One well-known explanation is that before the Torah was given, Jews were permitted to eat meat of non-kosher animals as well as that of kosher animals without needing to properly slaughter and salt the meat to remove its blood. After the giving of the Torah, kosher slaughter, salting, and other preparations were needed to make meat kosher became required. As a result, the Jews were not able to prepare kosher meat or even use their cooking vessels, which became prohibited through their former use. For these reasons they could eat only dairy foods on the day the Torah was given (ibid, M.B. 12).

Another explanation is that since Shavuot is both an extension of, and a conclusion to, Passover, which includes two cooked dishes corresponding to the two sacrifices eaten at that time, Shavuot also includes two dishes — meat and milk. And since the same loaf of bread cannot be used for both meat and dairy, thereby requiring two loaves of bread, this corresponds to the two breads that were offered in the Temple on Shavuot (Rema).
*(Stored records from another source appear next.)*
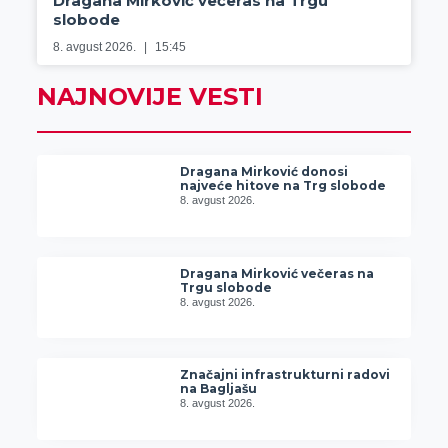
Dragana Mirković večeras na Trgu
slobode
8. avgust 2026.
15:45
NAJNOVIJE VESTI
Dragana Mirković donosi
najveće hitove na Trg slobode
8. avgust 2026.
Dragana Mirković večeras na
Trgu slobode
8. avgust 2026.
Značajni infrastrukturni radovi
na Bagljašu
8. avgust 2026.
An additional, very interesting explanation is based on the idea that the day that Moses was drawn out of the waters of the Nile was the 6th day of the Hebrew month of Sivan, the day destined for the future giving of the Torah on Shavuot. This is based on the fact that Moses was born on the 7th day of Adar, and, according to the Torah, was hidden at home for three months until his mother was driven to save him by setting him in a basket on the river. That same day he was found by Pharaoh’s daughter, and he refused to suckle milk from any other but a Hebrew woman. We thus recall this by eating milk foods on that day (Book of our Heritage, Sivan).

Finally, the numerical value of the letters that make up the Hebrew word for milk, chalav, are chet (8), lamed (30) and bet (2), which add up to forty, corresponding to the forty days Moses spent on Mount Sinai in conjunction with receiving the Torah (ibid).

There is also a beautiful tradition that accentuates the theme of milk on Shavuot by sweetening the dairy foods and challah bread with honey. This is because the Torah is compared to the fulfilling and enriching quality of milk and to the sweet and pleasurable quality of honey, as in the verse metaphorically referring to G d’s giving of the Torah (Song of Songs 4:11), “Honey flows from Your lips, honey and milk from under Your tongue”. (M.B. 13)

The comparison of Torah to milk and honey also teaches that Torah enables one to live in harmony with the physical and spiritual worlds since “its ways are ways of pleasantness and all its paths are peace” (Prov. 3:17). Milk and honey are both foods that do not require the taking of life or the severing of growth. They, like the ways of Torah, are harmonious with life. (Gateway to Judaism, Shavuot)

Similarly, Torah is compared to milk and honey in that just as these foods originate from prohibited sources — milk from blood and honey from the bee — yet they themselves are kosher, so too the Torah transforms a person from a state of spiritual defilement to spiritual purity and refinement.